EXERCISE BRIEF: From the records below, take each line where the string "diese" shows up and copy it.

---------- RECORDS TO PROCESS

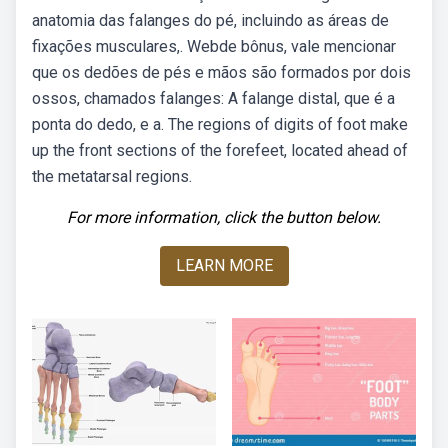
anatomia das falanges do pé, incluindo as áreas de
fixações musculares,. Webde bônus, vale mencionar
que os dedões de pés e mãos são formados por dois
ossos, chamados falanges: A falange distal, que é a
ponta do dedo, e a. The regions of digits of foot make
up the front sections of the forefeet, located ahead of
the metatarsal regions.
For more information, click the button below.
LEARN MORE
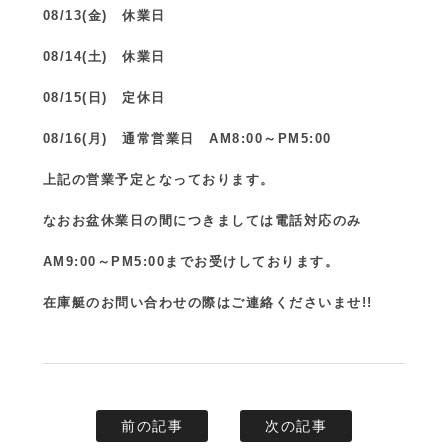
08/13(金) 休業日
08/14(土) 休業日
08/15(日) 定休日
08/16(月) 通常営業日 AM8:00～PM5:00
上記の営業予定となっております。
なおお盆休業日の間につきましては電話対応のみ
AM9:00～PM5:00までお受けしております。
在庫艇のお問い合わせの際はご連絡くださいませ!!
前の記事
次の記事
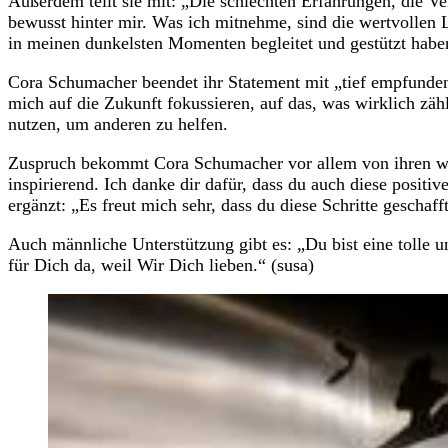
Außerdem teilt sie mit: „Die schlechten Erfahrungen, die Ve
bewusst hinter mir. Was ich mitnehme, sind die wertvollen 
in meinen dunkelsten Momenten begleitet und gestützt habe
Cora Schumacher beendet ihr Statement mit „tief empfundene
mich auf die Zukunft fokussieren, auf das, was wirklich zähl
nutzen, um anderen zu helfen.
Zuspruch bekommt Cora Schumacher vor allem von ihren wei
inspirierend. Ich danke dir dafür, dass du auch diese positiv
ergänzt: „Es freut mich sehr, dass du diese Schritte geschafft
Auch männliche Unterstützung gibt es: „Du bist eine tolle un
für Dich da, weil Wir Dich lieben.“ (susa)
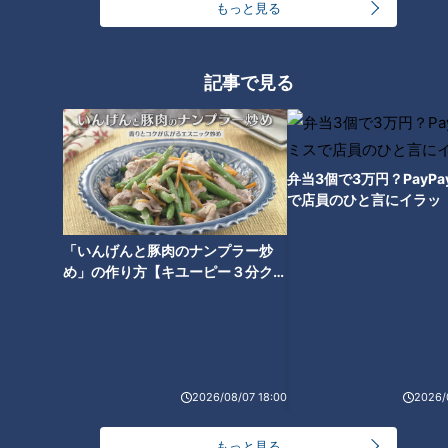
もっと見る
記事で見る
伊東、中村、谷繁が捕手の心得
パリオリンピックで金メダルを
を惜しみなく伝授！ 竜の正捕手
獲得した岡慎之助選手をはじ
を目指し、バズーカ加藤が日々
め、日本のトップアスリートた
牙を磨く！
ちが集結！「第78回全日本体操
弁当3個で3万円？PayP
タグ
団体選手権」「第78回全日本体
で店員のひと言にイラッ
操種目別選手権」をCBCテレビ
が2日連続でライブ配信！
動画
大家族
「いんげんと豚肉のナンプラー炒
め」の作り方【キユーピー３分クッ
キング】
オススメ関連コンテンツ
2026/08/07 18:00
2026/
もっと見る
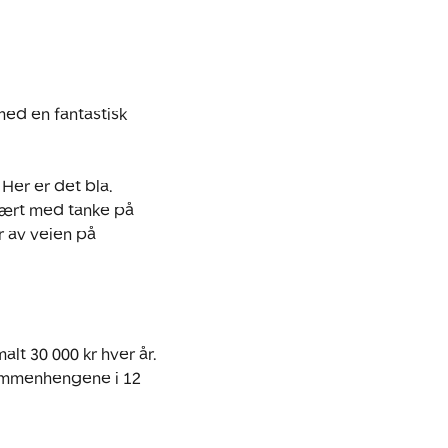
ed en fantastisk 
Her er det bla. 
ært med tanke på 
r av veien på 
lt 30 000 kr hver år. 
sammenhengene i 12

--------------------

RESPONSE TO THIS TASK:
inspirierend. Ich danke dir dafür, dass du auch diese positiv
ergänzt: „Es freut mich sehr, dass du diese Schritte geschafft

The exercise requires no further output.